Hello all,
I am in the process of incrementally optimizing an algorithm, having focused first on single-core performance, then threading, and now want to scale to Distributed workers.
One key element of my optimizations is reducing allocations by allocating a large buffer once, and then using it for every iteration.
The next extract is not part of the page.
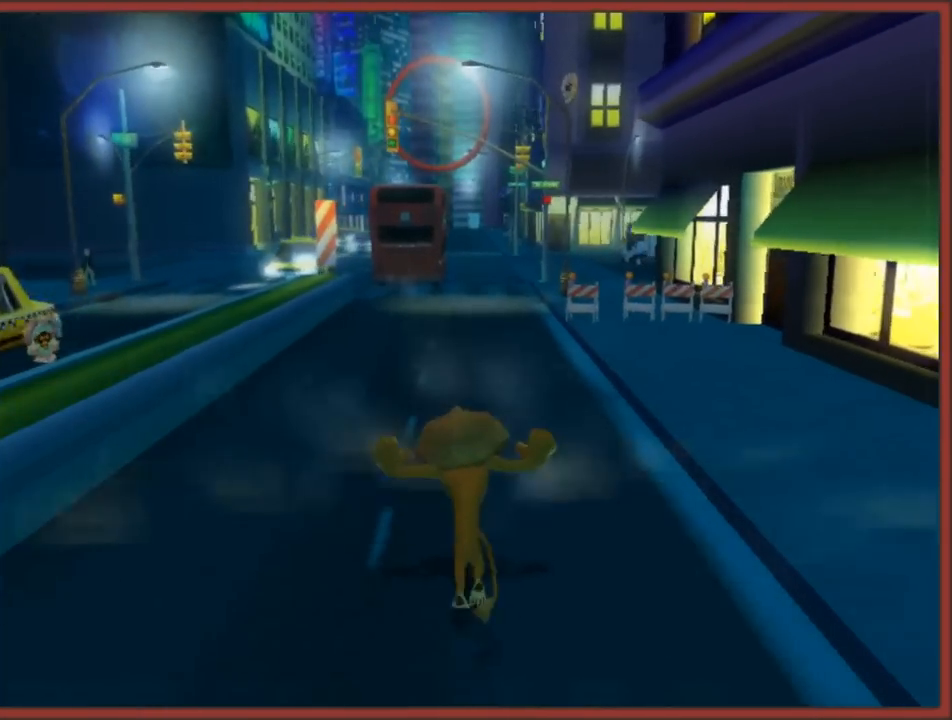
{"buttons": [], "left_stick": "up", "right_stick": "center", "events": [[33, "B", "down"], [150, "B", "up"], [217, "B", "down"], [300, "B", "up"], [367, "B", "down"], [500, "B", "up"]]}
However, I haven’t been able to setup up “worker local buffers” to the Distributed.jl setting.
To illustrate, I want to speed up something roughly like this:
using StatsBase: sample
using LinearAlgebra: svd!
# set up struct that holds the preallocated buffer
mutable struct MyMethod{T}
buffer::Matrix{T}
end
# set up some work....
data = rand(100, 100_000);
# we will pick random columns from the data and work on them, by copying them to a buffer
column_index_batches = [sample(axes(data, 2), 1_000) for _ in 1:500]
method = MyMethod(zeros(size(data, 1), 1_000)) # <- preallocate buffer here once
# do the actual work
for c_inds in column_index_batches
method.buffer .= data[:, c_inds] # <- I'm using the buffer here!
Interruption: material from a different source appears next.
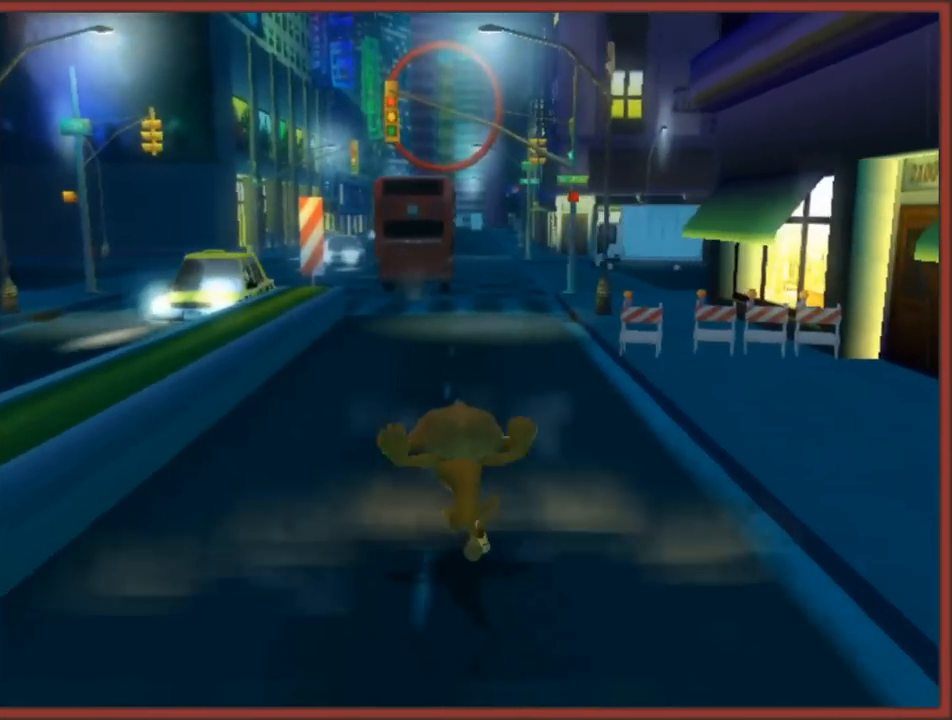
{"buttons": [], "left_stick": "up", "right_stick": "center", "events": [[33, "B", "down"], [150, "B", "up"], [217, "B", "down"], [317, "B", "up"], [383, "B", "down"], [483, "B", "up"]]}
res = svd!(method.buffer) # <- no more allocations, yay!
# do something with the res, e.g.
return res.S[1] / res.S[end]
end
Note that this is not my actual code, but roughly outlines my approach.
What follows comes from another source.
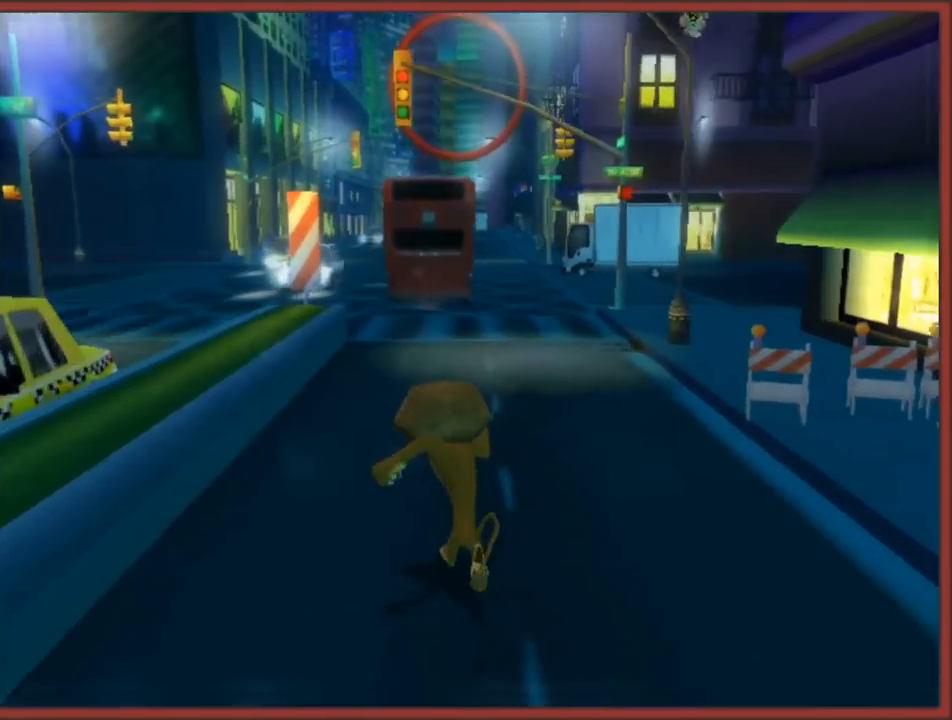
{"buttons": [], "left_stick": "up", "right_stick": "center", "events": [[33, "B", "down"], [150, "B", "up"]]}
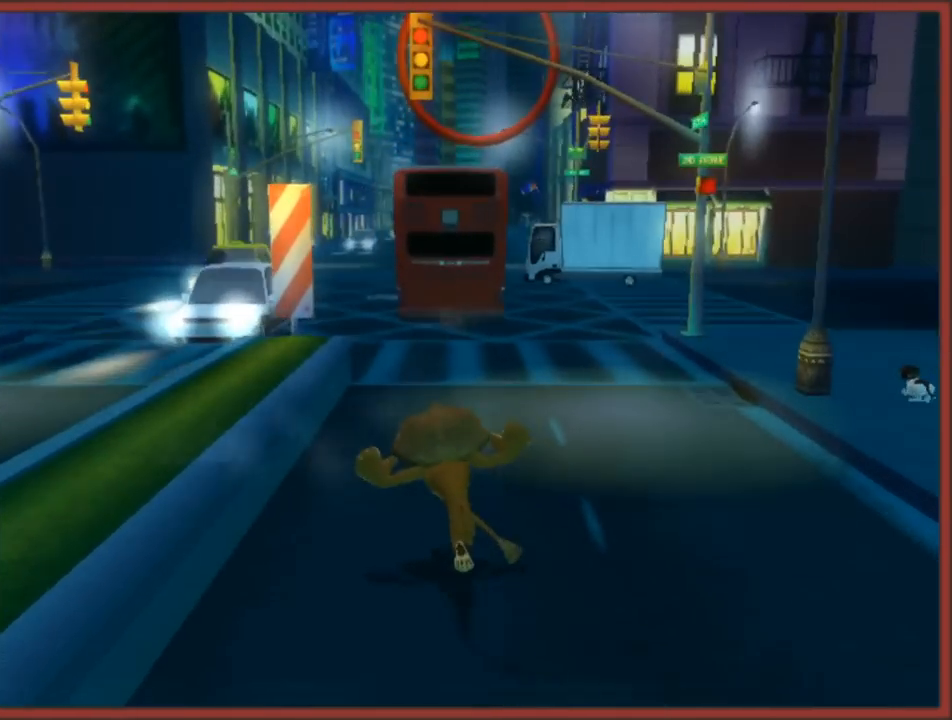
{"buttons": ["A"], "left_stick": "up", "right_stick": "center", "events": [[500, "A", "down"]]}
Multi-threading also works fine with this approach. I can similarly preallocate a buffer for each thread (although you need to be weary of recent discussion around thread-local state).
mutable struct MyMethodThreaded{T}
buffers::Vector{Matrix{T}}
end
method_threaded = MyMethodThreaded(
[zeros(size(data, 1), 1_000)
for _ in 1:Threads.nthreads()]);
# Note :static scheduling to allow using Thread local storage.
Threads.@threads :static for c_inds in column_index_batches
buffer = method.buffers[Threads.threadid()] # <- Grab the Thread local buffer here.
buffer .= data[:, c_inds] # <- I'm using the buffer here!
res = svd!(buffer)
# do something with the res, e.g.
return res.S[1] / res.S[end]
end
So far so good. Now, coming to my actual question, is how to do this via Distributed.jl, when using multiple compute nodes.
Naively, I would again try something similar, i.e. preallocate all the buffers on the main worker, and then use them on the other workers. However, this doesn’t work for two reasons:
- If I work with multiple compute nodes, the total buffer size may far exceed the memory of the main worker.
- This would require the buffers to be sent over the network somehow, with is something I don’t want.
Indeed, I want the ownership of the buffers to be fully with the workers, and it is even fine if the main worker can never access the buffers. However, I haven’t found a reliable way to do this.
The target result would look something like this
Distributed.@distributed for c_inds in column_index_batches
buffer = rand(size(data, 1), 1_000) # <- How can we preallocate this?
buffer .= data[:, c_inds] # <- Use it here.
res = svd!(buffer)
# do something with the res, e.g.
return res.S[1] / res.S[end]
end
but with the buffers preallocated per worker somehow.
I have for example tried
@everywhere mutable struct MyMethodDistributed{T}
buffers::Dict{Int, Matrix{T}}
end
for w in workers()
remotecall_fetch(w, method) do method
method.buffers[myid()] = rand(size(data, 1), 1_000)
end
end
@distributed for (c_inds, method) in collect(zip(column_index_batches,
Iterators.repeated(method)))
buffer = method.buffers[myid()] # <- Grab the Thread local buffer here.
buffer .= data[:, c_inds] # <- I'm using the buffer here!
res = svd!(buffer)
# do something with the res, e.g.
return res.S[1] / res.S[end]
end
but for larger buffers, this totally crashes my computer, which has me believe that the buffers are actually still send around, or there is some memory leak. However, I would imagine that the solution should look something like that.
Any insights are appreciated. Thanks!